9. The method of claim 8, wherein the image feature extraction unit comprises a convolution layer, an activation layer, and a batch layer connected in sequence;

and/or the first subnetwork further comprises a downsampling layer located between adjacent said network segments.

10. The method according to any one of claims 1 to 7, wherein after said pre-training an original model with a first training sample image to adjust network parameters of said original model, and before said obtaining said target model with a second sub-network and at least part of the structure of said pre-trained first sub-network, the method further comprises:

and training the original model by using the second training sample image so as to adjust network parameters of the original model.

11. The method according to any one of claims 1 to 7, wherein after the obtaining the target model using the second sub-network and at least part of the structure of the pre-trained first sub-network, and before the training the target model using the second training sample image corresponding to the target task to adjust network parameters of the target model, the method further comprises:

And training the target model by using the first training sample image so as to adjust network parameters of the target model.

12. The method according to any one of claims 1 to 7, wherein,

the original model further includes a third sub-network for performing a preset task based on the extracted image features, wherein the preset task is the same as or different from the target task.

13. The method of any one of claims 1 to 7, wherein the number of first training sample images is greater than the number of second training sample images.

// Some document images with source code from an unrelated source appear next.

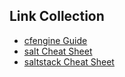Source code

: ## Link Collection

- [cfengine Guide](https://docs.cfengine.com/docs/)
- [salt Cheat Sheet](https://github.com/saltstack/salt/wiki/Cheat-Sheet)
- [saltstack Cheat Sheet](https://github.com/harkx/saltstack-cheatsheet)
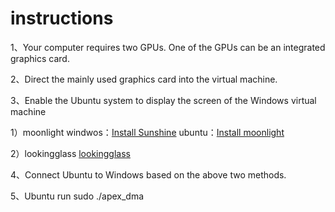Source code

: # instructions

1、Your computer requires two GPUs. One of the GPUs can be an integrated graphics card.

2、Direct the mainly used graphics card into the virtual machine.  

3、Enable the Ubuntu system to display the screen of the Windows virtual machine  

1）moonlight
windwos：[Install Sunshine](https://github.com/LizardByte/Sunshine)
ubuntu：[Install moonlight](https://moonlight-stream.org/)

2）lookingglass
[lookingglass](https://looking-glass.io/)

4、Connect Ubuntu to Windows based on the above two methods.  

5、Ubuntu run sudo ./apex_dma
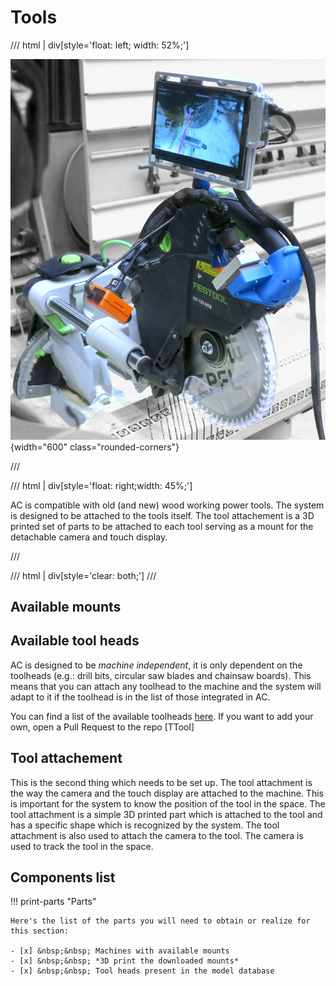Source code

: # Tools

<!-- AC is designed to be *machine independent*, it is only dependent on the toolheads (e.g.: drill bits, circular saw blades and chainsaw boards). You can find a list of the available toolheads [here](https://zenodo.org/records/12578820). If you want to add your own, open a Pull Request to the repo [TTool](https://github.com/ibois-epfl/TTool) and follow the [Wiki](https://github.com/ibois-epfl/TTool/wiki). -->

/// html | div[style='float: left; width: 52%;']

![view of the camera used](../assets/images/getting_started/tool_top.JPG){width="600" class="rounded-corners"}

///

/// html | div[style='float: right;width: 45%;']

AC is compatible with old (and new) wood working power tools. The system is designed to be attached to the tools itself. The tool attachement is a 3D printed set of parts to be attached to each tool serving as a mount for the detachable camera and touch display. 



///

/// html | div[style='clear: both;']
///


## Available mounts

## Available tool heads

AC is designed to be *machine independent*, it is only dependent on the toolheads (e.g.: drill bits, circular saw blades and chainsaw boards). This means that you can attach any toolhead to the machine and the system will adapt to it if the toolhead is in the list of those integrated in AC.

You can find a list of the available toolheads [here](https://zenodo.org/records/12578820). If you want to add your own, open a Pull Request to the repo [TTool]




## Tool attachement

This is the second thing which needs to be set up. The tool attachment is the way the camera and the touch display are attached to the machine. This is important for the system to know the position of the tool in the space. The tool attachment is a simple 3D printed part which is attached to the tool and has a specific shape which is recognized by the system. The tool attachment is also used to attach the camera to the tool. The camera is used to track the tool in the space.


<!-- material/tags -->

<!-- TODO: update -->
## Components list

!!! print-parts "Parts"

    Here's the list of the parts you will need to obtain or realize for this section:

    - [x] &nbsp;&nbsp; Machines with available mounts
    - [x] &nbsp;&nbsp; *3D print the downloaded mounts*
    - [x] &nbsp;&nbsp; Tool heads present in the model database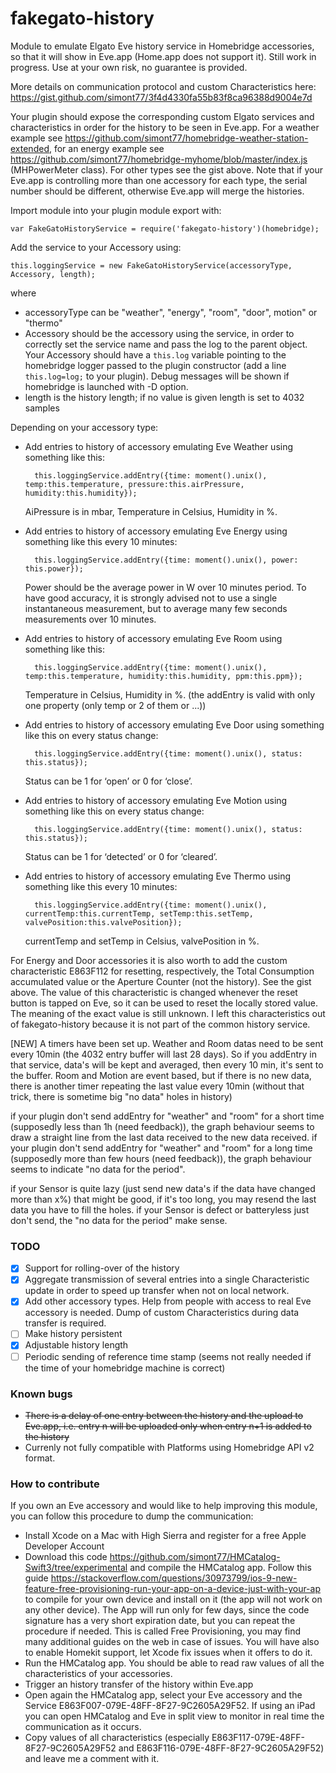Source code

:# fakegato-history
Module to emulate Elgato Eve history service in Homebridge accessories, so that it will show in Eve.app (Home.app does not support it). Still work in progress. Use at your own risk, no guarantee is provided.

More details on communication protocol and custom Characteristics here: https://gist.github.com/simont77/3f4d4330fa55b83f8ca96388d9004e7d

Your plugin should expose the corresponding custom Elgato services and characteristics in order for the history to be seen in Eve.app. For a weather example see https://github.com/simont77/homebridge-weather-station-extended, for an energy example see https://github.com/simont77/homebridge-myhome/blob/master/index.js (MHPowerMeter class). For other types see the gist above.
Note that if your Eve.app is controlling more than one accessory for each type, the serial number should be different, otherwise Eve.app will merge the histories.

Import module into your plugin module export with:

    var FakeGatoHistoryService = require('fakegato-history')(homebridge);

Add the service to your Accessory using:

    this.loggingService = new FakeGatoHistoryService(accessoryType, Accessory, length);
       
where

- accessoryType can be "weather", "energy", "room", "door", motion" or "thermo"
- Accessory should be the accessory using the service, in order to correctly set the service name and pass the log to the parent object. Your Accessory should have a `this.log` variable pointing to the homebridge logger passed to the plugin constructor (add a line `this.log=log;` to your plugin). Debug messages will be shown if homebridge is launched with -D option.
- length is the history length; if no value is given length is set to 4032 samples

Depending on your accessory type:
        
* Add entries to history of accessory emulating Eve Weather using something like this:

		this.loggingService.addEntry({time: moment().unix(), temp:this.temperature, pressure:this.airPressure, humidity:this.humidity});

	AiPressure is in mbar, Temperature in Celsius, Humidity in %.

* Add entries to history of accessory emulating Eve Energy using something like this every 10 minutes:

		this.loggingService.addEntry({time: moment().unix(), power: this.power}); 
    
	Power should be the average power in W over 10 minutes period. To have good accuracy, it is strongly advised not to use a single instantaneous measurement, but to average many few seconds measurements over 10 minutes.

* Add entries to history of accessory emulating Eve Room using something like this:

		this.loggingService.addEntry({time: moment().unix(), temp:this.temperature, humidity:this.humidity, ppm:this.ppm}); 
	
	Temperature in Celsius, Humidity in %. (the addEntry is valid with only one property (only temp or 2 of them or ...))
	
* Add entries to history of accessory emulating Eve Door using something like this on every status change:

		this.loggingService.addEntry({time: moment().unix(), status: this.status});
	
	Status can be 1 for ‘open’ or 0 for ‘close’.

* Add entries to history of accessory emulating Eve Motion using something like this on every status change:

		this.loggingService.addEntry({time: moment().unix(), status: this.status});
	
	Status can be 1 for ‘detected’ or 0 for ‘cleared’.

* Add entries to history of accessory emulating Eve Thermo using something like this every 10 minutes:

		this.loggingService.addEntry({time: moment().unix(), currentTemp:this.currentTemp, setTemp:this.setTemp, valvePosition:this.valvePosition}); 
	
	currentTemp and setTemp in Celsius, valvePosition in %.


For Energy and Door accessories it is also worth to add the custom characteristic E863F112 for resetting, respectively, the Total Consumption accumulated value or the Aperture Counter (not the history). See the gist above. The value of this characteristic is changed whenever the reset button is tapped on Eve, so it can be used to reset the locally stored value. The meaning of the exact value is still unknown. I left this characteristics out of fakegato-history because it is not part of the common  history service.

[NEW] A timers have been set up. 
Weather and Room datas need to be sent every 10min (the 4032 entry buffer will last 28 days). So if you addEntry in that service, data's will be kept and averaged, then every 10 min, it's sent to the buffer.
Room and Motion are event based, but if there is no new data, there is another timer repeating the last value every 10min (without that trick, there is sometime big "no data" holes in history)

if your plugin don't send addEntry for "weather" and "room" for a short time (supposedly less than 1h (need feedback)), the graph behaviour seems to draw a straight line from the last data received to the new data received.
if your plugin don't send addEntry for "weather" and "room" for a long time (supposedly more than few hours (need feedback)), the graph behaviour seems to indicate "no data for the period".

if your Sensor is quite lazy (just send new data's if the data have changed more than x%) that might be good, if it's too long, you may resend the last data you have to fill the holes.
if your Sensor is defect or batteryless just don't send, the "no data for the period" make sense.

### TODO

- [x] Support for rolling-over of the history
- [x] Aggregate transmission of several entries into a single Characteristic update in order to speed up transfer when not on local network.
- [x] Add other accessory types. Help from people with access to real Eve accessory is needed. Dump of custom Characteristics during data transfer is required.
- [ ] Make history persistent 
- [x] Adjustable history length
- [ ] Periodic sending of reference time stamp (seems not really needed if the time of your homebridge machine is correct)

### Known bugs
- ~~There is a delay of one entry between the history and the upload to Eve.app, i.e. entry n will be uploaded only when entry n+1 is added to the history~~
- Currenly not fully compatible with Platforms using Homebridge API v2 format.

### How to contribute

If you own an Eve accessory and would like to help improving this module, you can follow this procedure to dump the communication:

- Install Xcode on a Mac with High Sierra and register for a free Apple Developer Account
- Download this code https://github.com/simont77/HMCatalog-Swift3/tree/experimental and compile the HMCatalog app. Follow this guide https://stackoverflow.com/questions/30973799/ios-9-new-feature-free-provisioning-run-your-app-on-a-device-just-with-your-ap to compile for your own device and install on it (the app will not work on any other device). The App will run only for few days, since the code signature has a very short expiration date, but you can repeat the procedure if needed. This is called Free Provisioning, you may find many additional guides on the web in case of issues. You will have also to enable Homekit support, let Xcode fix issues when it offers to do it.
- Run the HMCatalog app. You should be able to read raw values of all the characteristics of your accessories.
- Trigger an history transfer of the history within Eve.app
- Open again the HMCatalog app, select your Eve accessory and the Service E863F007-079E-48FF-8F27-9C2605A29F52. If using an iPad you can open HMCatalog and Eve in split view to monitor in real time the communication as it occurs.
- Copy values of all characteristics (especially E863F117-079E-48FF-8F27-9C2605A29F52 and E863F116-079E-48FF-8F27-9C2605A29F52) and leave me a comment with it.
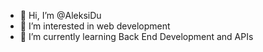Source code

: - 👋 Hi, I’m @AleksiDu
- 👀 I’m interested in web development
- 🌱 I’m currently learning Back End Development and APIs

<!---
AleksiDu/AleksiDu is a ✨ special ✨ repository because its `README.md` (this file) appears on your GitHub profile.
You can click the Preview link to take a look at your changes.
--->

14. An image processing apparatus based on transfer learning, comprising:

the first training module is used for pre-training the original model by using the first training sample image so as to adjust network parameters of the original model; wherein the raw model includes a first subnetwork for image feature extraction, the raw model for performing one of object detection, image classification, and scene segmentation based on the extracted image features;

the model acquisition module is used for obtaining a target model by utilizing the second sub-network and at least part of the structure of the first sub-network which is pre-trained; the second sub-network is used for executing a target task based on the image features extracted by the first sub-network; the target task includes one of target detection, image classification, and scene segmentation;

The second training module is used for training the target model by using a second training sample image corresponding to the target task so as to adjust network parameters of the target model;

and the application module is used for extracting the characteristics of the image to be detected by utilizing at least part of the structure of the first sub-network in the target model, and executing the target task on the characteristics of the image to be detected by utilizing the second sub-network in the target model to obtain an image processing result of the image to be detected.

15. An electronic device comprising a memory and a processor coupled to each other, the processor configured to execute program instructions stored in the memory to implement the transfer learning based image processing method of any one of claims 1 to 13.

16. A computer-readable storage medium having stored thereon program instructions, which when executed by a processor, implement the image processing method based on transfer learning of any one of claims 1 to 13.